Cannabusiness

Cannabis legalization has the momentum it needs; will it be preserved from commercialization and the free market?

cannabis legalization - Big Marijuana 2

As the legalization movement makes leaps and bounds stateside and gains momentum nationally, cannabis, as a product, finds its environs shifting. The herb has gone from the dealer’s scale to the dispensary’s scale and abandoned cylindrically wrapped bags altogether for medicine jars or concentrates. Nugs are fished out with chopsticks or gloves instead of the hand and the fist. Torches have replaced Bics. Pieces are evolving faster than cell phones, each generation outdoes the last (to think that vape pens hit the mainstream only a year ago, crazy) and the plant itself is receiving the best treatment and nutrients money can buy. Yes, the marijuana economy is moving on up, and thousands of associated products and equipment are jostling for space to become satellite beneficiaries of the sudden swell.

While the growing economy means great things for the consumer, the black market innocence (if it can be labeled as such) of the plant is about to encounter the reality of the market. In time, this will mean the end to the co-operative DIY system and the introduction of commercial production on a mass scale. Cannabis will be stripped of its identity as a medical remedy or transcendent intoxicant and referred to as a commodit-TEE to be packaged and branded in rectangular cardboard prisms. Marijuana with an “m” becomes Big Marijuana with $ for eyes and slogans for a mouth. While the prospect of widely available and quickly attainable cannabis may represent (for many) the ideal culmination of any legalization movement; it remains important to be mindful of what’s at stake.

The cooperative model that many states currently use will, in hindsight, be regarded by many as the best possible model. In the cooperative model the dispensary depends on their patients to grow and supply them with strains for their medicine shelf. Many cooperatives encourage their patients to grow and get to know the plant; some sell clones on site. Once the cycle of patient/growers to dispensary shelves to patient medicine jars becomes fluid, these cooperatives become self-sufficient cells of intake and dispensation that revolves around both dispensaries and patients alike growing accustomed to the world of cannabis. In other words, the cell produces a nucleus of intelligent consumers. Any system has its bugs; the greedy Wal-Mart dispensaries do exist (accepting low quality medicine for five dollars a gram and turning around and selling for ten). However, the beauty of the cooperative system is the byproduct of smart consumers that identify quality medicine and where it is and isn’t dispensed.

cannabis legalization - Big Marijuana

When the transition for the cooperative model to the commercial model occurs (and it will occur, many national governments are crunching potential tax income if marijuana production is legitimately allowed on a mass scale), the intimacy between consumer and the plant is severed. Note that in Washington’s I-502 non-medical home production remains illegal. Legal home production (whether with medical or non-medical intent) creates intimacy with the plant and if businesses wish to produce cannabis for mass consumption, it won’t sit well if educated consumers are growing their own or criticizing the quality of the commercial product. Knowledge, in this instance, keeps businesses in a money-making bind.

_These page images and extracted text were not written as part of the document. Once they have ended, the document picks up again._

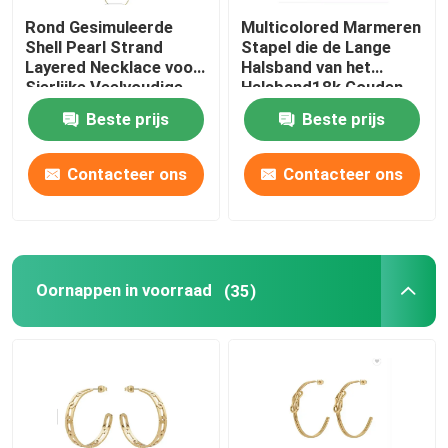
Rond Gesimuleerde
Multicolored Marmeren
De Gouden Juwelen van CZ
Shell Pearl Strand
Stapel die de Lange
Layered Necklace voor
Halsband van het
Sierlijke Veelvoudige
Halsband18k Gouden
Bundels snakt
Roestvrije staal draagt
Beste prijs
Beste prijs
Halsband
Contacteer ons
Contacteer ons
Oornappen in voorraad
(35)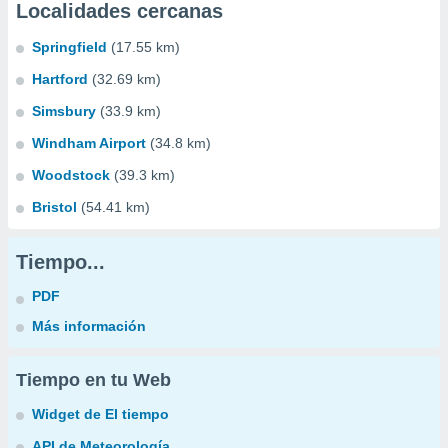
Localidades cercanas
Springfield
(17.55 km)
Hartford
(32.69 km)
Simsbury
(33.9 km)
Windham Airport
(34.8 km)
Woodstock
(39.3 km)
Bristol
(54.41 km)
Tiempo...
PDF
Más información
Tiempo en tu Web
Widget de El tiempo
API de Meteorología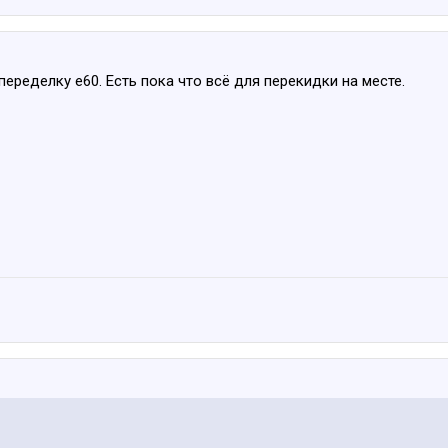
 переделку е60. Есть пока что всё для перекидки на месте.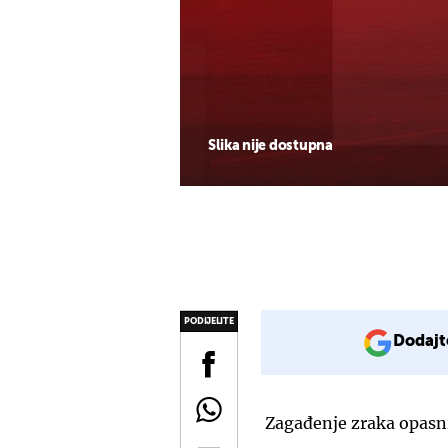
Slika nije dostupna
PODIJELITE
Dodajt
Zagađenje zraka opasnij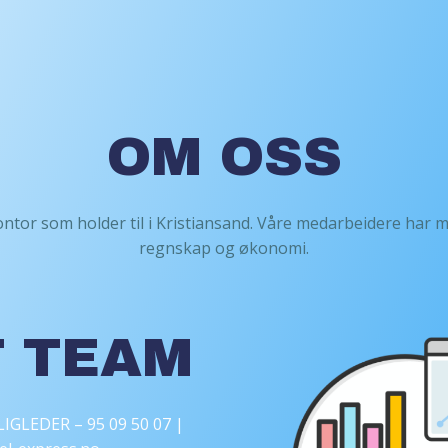
OM OSS
kontor som holder til i Kristiansand. Våre medarbeidere har 
regnskap og økonomi.
 TEAM
GLIGLEDER –
95 09 50 07 |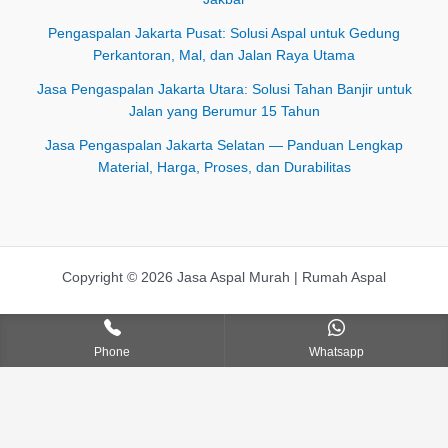
Pengaspalan Jakarta Pusat: Solusi Aspal untuk Gedung
Perkantoran, Mal, dan Jalan Raya Utama
Jasa Pengaspalan Jakarta Utara: Solusi Tahan Banjir untuk
Jalan yang Berumur 15 Tahun
Jasa Pengaspalan Jakarta Selatan — Panduan Lengkap
Material, Harga, Proses, dan Durabilitas
Copyright © 2026 Jasa Aspal Murah | Rumah Aspal
Phone
Whatsapp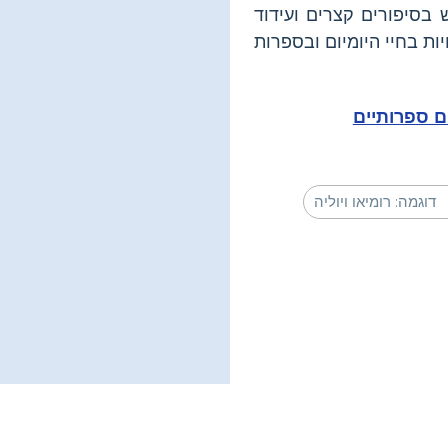
בסיפורים קצרים ועידוד
ם ספרותיים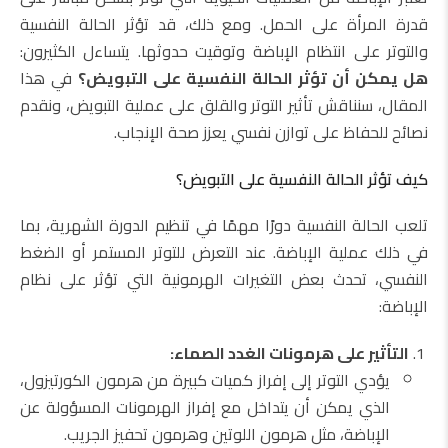
قدرة المرأة على الحمل. ومع ذلك، قد تؤثر الحالة النفسية
والتوتر على انتظام الإباضة وتوقيت حدوثها. يتساءل الكثيرون:
هل يمكن أن تؤثر الحالة النفسية على التبويض؟
في هذا
المقال، سنناقش تأثير التوتر والقلق على عملية التبويض، ونقدم
نصائح للحفاظ على توازن نفسي يعزز صحة الإنجاب.
كيف تؤثر الحالة النفسية على التبويض؟
تلعب الحالة النفسية دورًا مهمًا في تنظيم الدورة الشهرية، بما
في ذلك عملية الإباضة. عند التعرض للتوتر المستمر أو الضغط
النفسي، تحدث بعض التغيرات الهرمونية التي تؤثر على نظام
الإباضة:
التأثير على هرمونات الغدد الصماء:
يؤدي التوتر إلى إفراز كميات كبيرة من هرمون الكورتيزول،
الذي يمكن أن يتداخل مع إفراز الهرمونات المسؤولة عن
الإباضة، مثل هرمون اللوتين وهرمون تحفيز الجريب.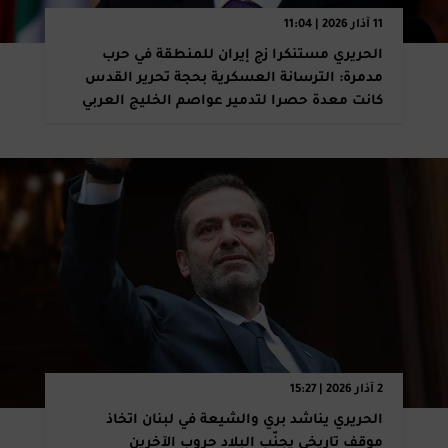
11 آذار 2026 | 11:04
الحريري مستنكرا زج إيران للمنطقة في حرب
مدمرة: الترسانة العسكرية بحجة تحرير القدس
كانت معدة حصرا لتدمير عواصم الخليج العربي
2 آذار 2026 | 15:27
الحريري يناشد بري والشيعة في لبنان اتخاذ
موقف تاريخي يجنّب البلاد حروب الآخرين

Inevitably, the transition to the commercialized model and Big Marijuana will be sold as the only way for state and federal government to unanimously OK legalization. And, as many a politician will pontificate, concessions have to be made. Unfortunately for cannabis users, that concession will be the loss of the cooperative model in lieu of the more lucrative commercial model. This must be taken for granted. However, advocates should by no means give up the right to grow one’s own medicine; to lose one’s intimacy with the plant is a catastrophic concession. As Big Cannabis comes to the fore, advocates need to ensure home-growing remains legitimate in the process, or the battle for legitimacy loses much more than it gains.